純粋に狂おしく愛してる ー君が私を監禁した理由(ワケ)ー
 桐生さんは目を伏せた後、悲しそうに言った。


「──でも……別に、その人のことを考えていても構わない。一生俺のことを見てくれなくて、いい。彼女が生きている……それだけで、十分だ」


 桐生さん……アンタ、なかなかカッコイイことを言うんだな。でも、それってとてつもなく悲しい……。

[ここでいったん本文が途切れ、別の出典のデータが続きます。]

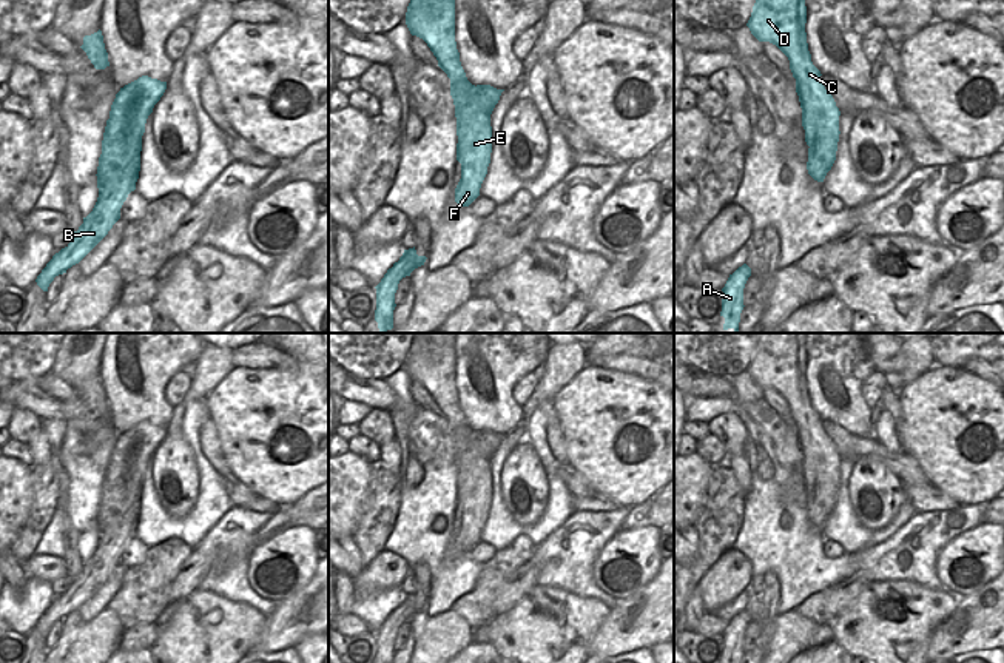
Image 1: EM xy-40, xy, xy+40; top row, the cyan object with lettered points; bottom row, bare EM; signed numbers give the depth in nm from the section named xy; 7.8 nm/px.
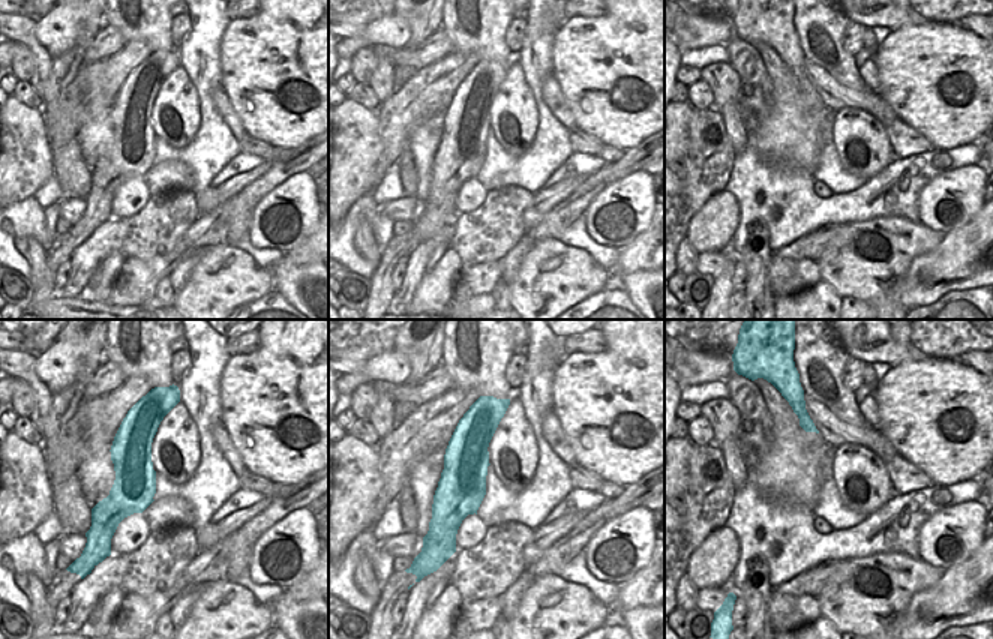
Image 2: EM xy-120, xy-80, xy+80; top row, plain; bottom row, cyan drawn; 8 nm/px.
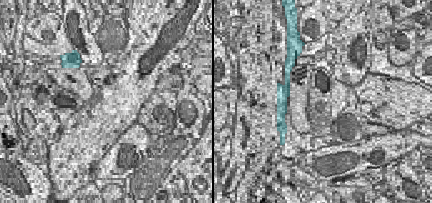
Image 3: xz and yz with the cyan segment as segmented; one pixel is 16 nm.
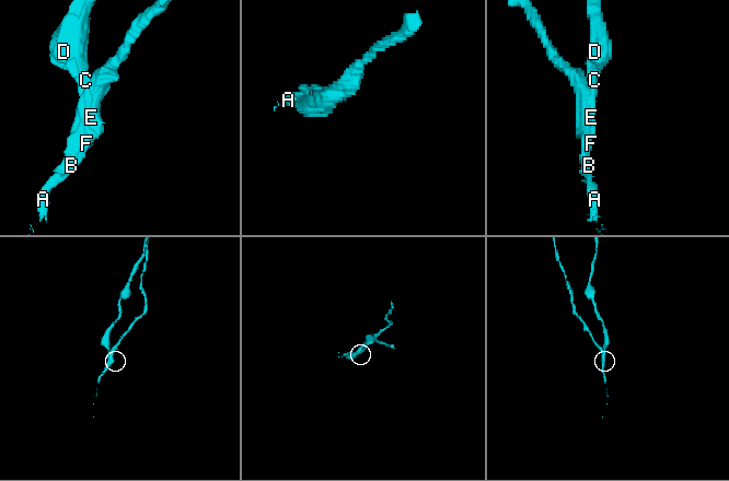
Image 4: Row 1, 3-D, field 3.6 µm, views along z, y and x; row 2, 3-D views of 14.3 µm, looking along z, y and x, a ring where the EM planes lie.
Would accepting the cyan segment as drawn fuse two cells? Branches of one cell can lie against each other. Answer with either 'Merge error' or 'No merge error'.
Merge error.

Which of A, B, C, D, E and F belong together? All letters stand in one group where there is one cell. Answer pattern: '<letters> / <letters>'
A C D / B E F

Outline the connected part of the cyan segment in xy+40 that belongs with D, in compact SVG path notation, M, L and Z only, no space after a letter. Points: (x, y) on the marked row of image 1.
M756 0L746 26L759 42L776 45L788 57L802 108L805 142L810 146L817 133L813 113L817 108L836 106L836 102L811 62L805 23L805 0Z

 俺は何も言わなかった。静かに桐生さんの言葉に耳を傾け、悲しみの余韻に浸る。すると、突如桐生さんは俺の方を向いた。


「君は……いないのか? 恋人」


 ――っ?!

 な、なんだ?桐生さん……笑ってる?いや、自嘲か……?吸い込まれそうな妖艶な笑みに、冷や汗が流れ落ちた。

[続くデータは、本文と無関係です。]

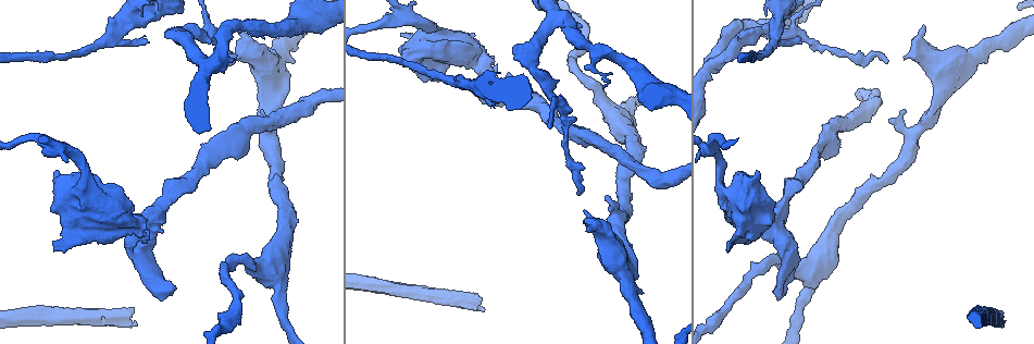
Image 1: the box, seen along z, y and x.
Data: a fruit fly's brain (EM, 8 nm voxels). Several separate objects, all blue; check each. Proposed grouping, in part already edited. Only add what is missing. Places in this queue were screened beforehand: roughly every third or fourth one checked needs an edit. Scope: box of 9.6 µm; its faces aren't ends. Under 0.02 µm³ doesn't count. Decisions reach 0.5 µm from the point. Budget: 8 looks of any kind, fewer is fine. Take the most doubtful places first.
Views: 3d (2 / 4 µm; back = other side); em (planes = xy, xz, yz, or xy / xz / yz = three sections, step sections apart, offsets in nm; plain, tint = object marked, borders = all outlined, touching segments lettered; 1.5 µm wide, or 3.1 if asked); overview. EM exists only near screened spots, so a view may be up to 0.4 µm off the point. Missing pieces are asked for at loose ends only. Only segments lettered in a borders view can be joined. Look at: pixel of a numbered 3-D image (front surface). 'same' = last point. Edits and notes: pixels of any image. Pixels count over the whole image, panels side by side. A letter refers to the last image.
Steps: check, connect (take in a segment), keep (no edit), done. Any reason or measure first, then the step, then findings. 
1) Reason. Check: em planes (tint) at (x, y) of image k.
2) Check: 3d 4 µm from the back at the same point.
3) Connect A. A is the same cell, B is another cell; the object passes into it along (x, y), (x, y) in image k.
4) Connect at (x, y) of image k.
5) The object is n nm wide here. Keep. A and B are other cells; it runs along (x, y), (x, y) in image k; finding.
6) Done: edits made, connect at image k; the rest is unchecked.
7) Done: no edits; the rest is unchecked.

Long arm stops here. Check: em xy step 8 (tint) at (1003, 325) of image 1.

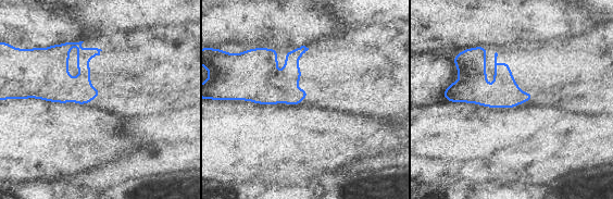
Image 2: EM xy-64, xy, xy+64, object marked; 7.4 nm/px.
Cut it another way. Check: em xz step 4 (borders) at the same point.

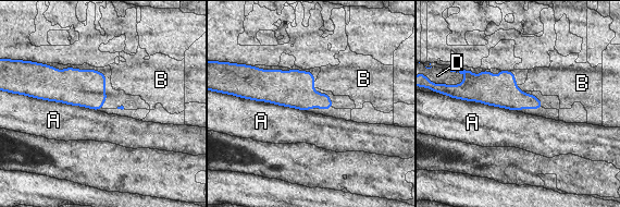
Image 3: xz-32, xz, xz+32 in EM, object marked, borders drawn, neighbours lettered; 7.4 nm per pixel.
The longest contact is with A, 550 nm. Connect B. B is the same cell, A and D are other cells; the object passes into it along (504, 93), (520, 90), (552, 81) in image 3; the neuron continues.

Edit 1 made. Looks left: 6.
Branch stops here. Check: em planes (tint) at (145, 43) of image 1.

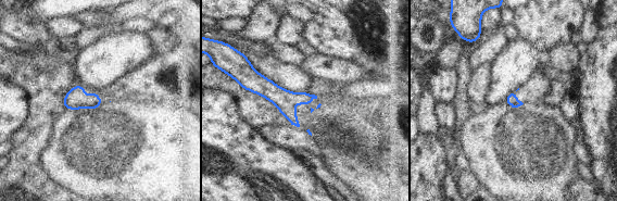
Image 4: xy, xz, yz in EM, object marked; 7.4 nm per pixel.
See the neighbours. Check: em planes (borders) at the same point.

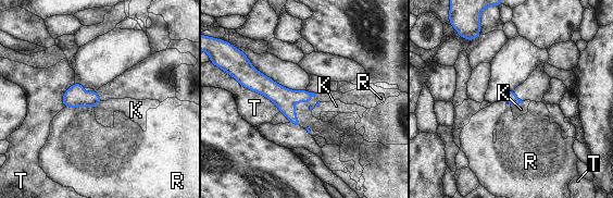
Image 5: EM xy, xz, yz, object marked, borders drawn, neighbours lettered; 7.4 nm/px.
Keep. K, R and T are other cells; a border runs along (523, 101), (511, 106) in image 5; no lettered segment goes on from it.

「い……や、いるにはいるんッスけど……今はちょっと、わけありで……いないッス」

「……ふーん?」

「喧嘩とかじゃないッスよ?!……誘拐、されたんッス」


 ──俺には“普通”が分からない。

 意味は分かる。けど、“その人の普通が俺にとっては異常”かもしれない。逆もしかり。だから、その人の普通が分からない。

 普段の生活の中で、俺は“自分の中の普通”を押し付けたことはないし、押し付けられるのも好きじゃない。

 ──けれど俺は、次の瞬間、桐生さんの中の“普通”を疑った。